───── Supplied text ─────

In its penultimate week on the air, Marvel's post-war spy drama Agent Carter reminded viewers that even when they drag, TV mini series can go out with a bang.

Picking up right on the heels of last week's public enemy cliffhanger, this week's episode rolls out mostly as a cat and mouse game with a few too many cats. Even when accused by her co-workers of espionage and treason, Peggy keeps a level of defiant cool. As her interrogation bounces between the wounded warrior Agent Sousa, the surprise good cop Agent Thompson and the secretly hypnotized Director Dooley, her steely reserve make her seem uncrackable. The conviction that the S.S.R.'s staff felt about her status before begins to crumble, but even as she tries to talk sense to them, Peggy's own abilities seem lacking for the first time in a long time.

───── Dataset section ─────

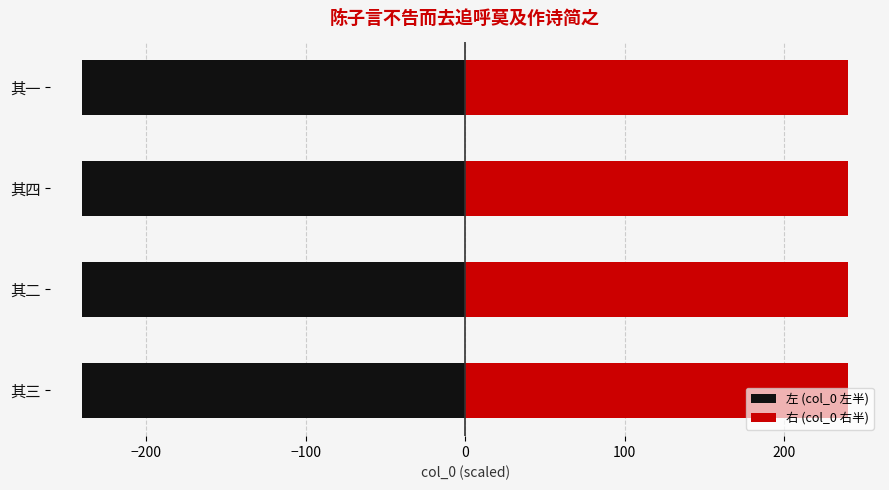

How many bars are there in total?

8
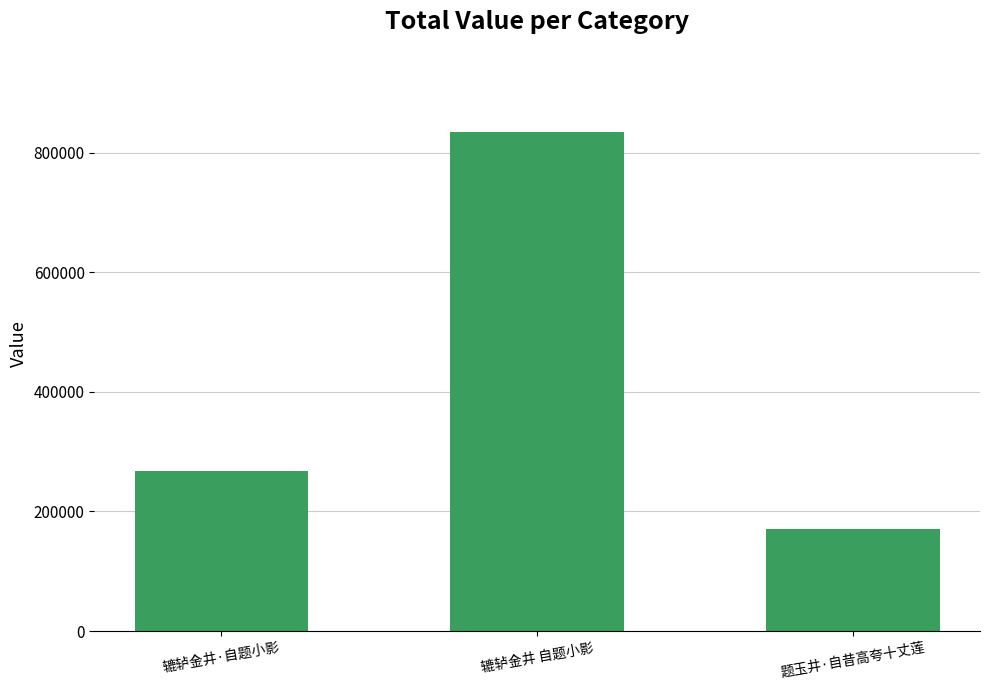

Reading left to right, what are all the values shown in this chart?

267999	834861	170130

─────

* **Apply what you read**
1) Reproduce the passage of the Agent Carter review between "Picking up right" and "a long time.", inclusive.
2) In the Agent Carter review, which three agents or officials does Peggy's interrogation bounce between?
3) Pick up the Agent Carter review after its final sentence and keep writing it.

* **Expected responses**
1)
Picking up right on the heels of last week's public enemy cliffhanger, this week's episode rolls out mostly as a cat and mouse game with a few too many cats. Even when accused by her co-workers of espionage and treason, Peggy keeps a level of defiant cool. As her interrogation bounces between the wounded warrior Agent Sousa, the surprise good cop Agent Thompson and the secretly hypnotized Director Dooley, her steely reserve make her seem uncrackable. The conviction that the S.S.R.'s staff felt about her status before begins to crumble, but even as she tries to talk sense to them, Peggy's own abilities seem lacking for the first time in a long time.

2) Agent Sousa, Agent Thompson and Director Dooley.

3)
For one, Agent Carter's explanation to her round robin accusers that their own projection on her blinded them to her true capabilities feels too on the nose. For a show that's been so good in expressing its themes of the injustice of sexism with subtlety and style, Peggy's defense was a rare moment that was neither. What's more, the obvious move for our hero to simply come clean with the mountain of evidence her real story provides is frustratingly held back. No, Peggy hasn't had much reason to trust her co-workers up until now. But when she finds herself arrested as secret Russian agents run roughshod over the S.S.R.s mission, why hold back one moment longer?



Luckily, the series makes up for this temporary lapse in story logic with a handful of winning moments. Jarvis showing up at the S.S.R.'s phone company front and demanding his way into capture brings cheers. And the reunion between he and Peggy has some of the funniest odd couple moments Howard Stark conspirators have shared over the show – particularly their failed attempt to break out of an interrogation room by using the table they're chained to as a battering ram. None of these moments are quite as exciting as the spy games of the previous episodes, but they go a long way in carrying the audience along as we wait for the real action to heat up.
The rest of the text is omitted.